The evidence suggesting significantly higher inflation momentum in the months and years ahead continues to build. A turn higher in the inflation cycle would likely trigger a reaction from the Federal Reserve on monetary policy, with important consequences for investors, according to Stewart D. Taylor, Diversified Fixed Income Portfolio Manager at Eaton Vance.
The latest Consumer Price Index (CPI) number showed that inflation rose a higher-than-expected 0.2% in August, marking the fifth positive CPI print in the last six months. After bottoming at -0.2% in April 2015, headline CPI is now advancing at a 1.1% year-over-year pace. More importantly, the core CPI, which removes food and energy, is rising at a 2.3% annual rate.
However, for the Asset Manager, there are other notable signs that the trend in inflation may have turned higher, including:
- Services inflation, roughly 70% of CPI, continues to increase at a rate exceeding 2.5%. In fact, the core consumer services component (services excluding energy services) is growing at over 3%.
- The Atlanta Fed Wage Tracker, a measure that adjusts for demographic changes in the work force, continues to suggest that inflationary wage pressures are quickly growing (see figure below).
- Commodities have stabilized and started to move higher.

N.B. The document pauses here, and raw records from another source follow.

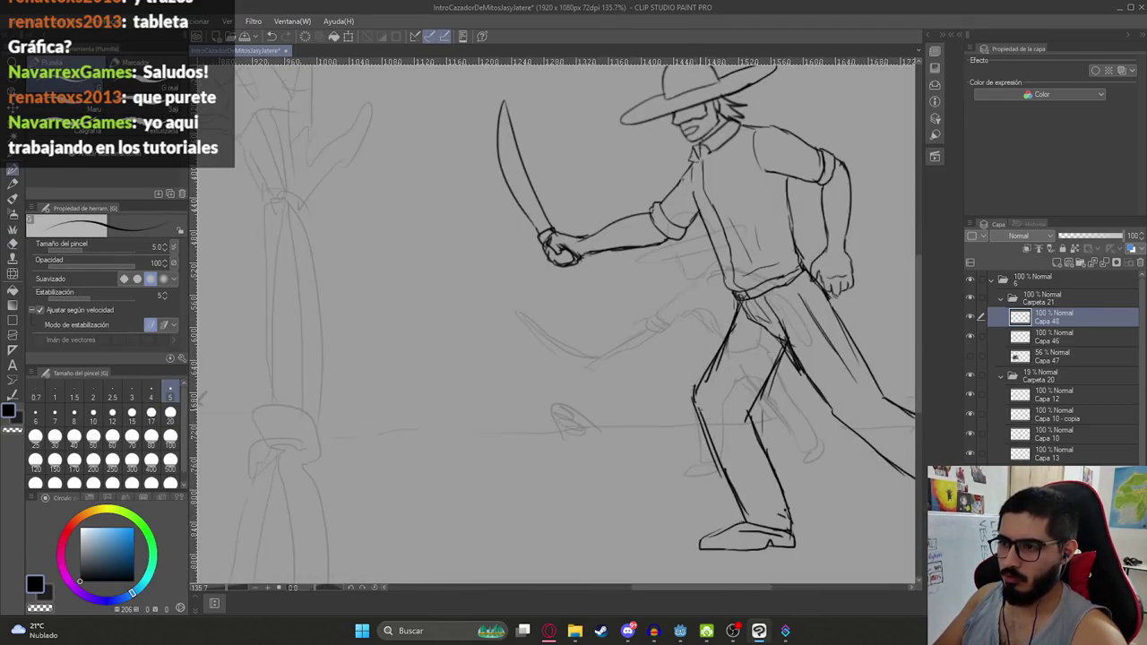
scroll(750, 422, down, 4)
scroll(716, 403, up, 2)
scroll(708, 390, up, 3)
scroll(698, 377, up, 2)
key(e)
mouse_move(669, 397)
mouse_down()
mouse_move(628, 393)
mouse_move(690, 412)
mouse_move(717, 439)
mouse_move(699, 433)
mouse_move(710, 453)
mouse_move(697, 457)
mouse_move(681, 410)
mouse_move(636, 396)
mouse_move(615, 366)
mouse_up()
key(p)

For instance, crude oil is more than 30% higher than the low set in January 2016. This deflationary headwind is quickly turning into an inflationary tail wind.
- Both presidential candidates have voiced support of protectionist trade policies that would potentially boost the prices of goods.
Taylor writes in the company's blog that investors and consumers have gotten used to low inflation after the global financial crisis. And to be fair, there are global crosscurrents that could keep inflation subdued. The global economy remains weak, and if growth slows further, the lack of demand could lead to more losses in commodities and goods sectors. Also, in China, some of the most pressured industries are only operating at 60% capacity, and the world's second-largest economy continues to "export" deflation in areas like steel.
Still, Taylor believes "investors should keep a close eye on any potential shift. Inflation, even modest inflation, acts as a hidden tax on wealth. And if the Fed's implicit target of confiscating 2% of your wealth every year wasn't onerous enough, now it is openly making the case that tolerating higher "opportunistic" inflation to drive growth may be desirable."
"Sluggish CPI growth and falling oil prices may have hidden the potential risks of inflation from investors. Many portfolios are underweighted in inflation-sensitive assets, and a change in the trend would catch many off-guard." He concludes.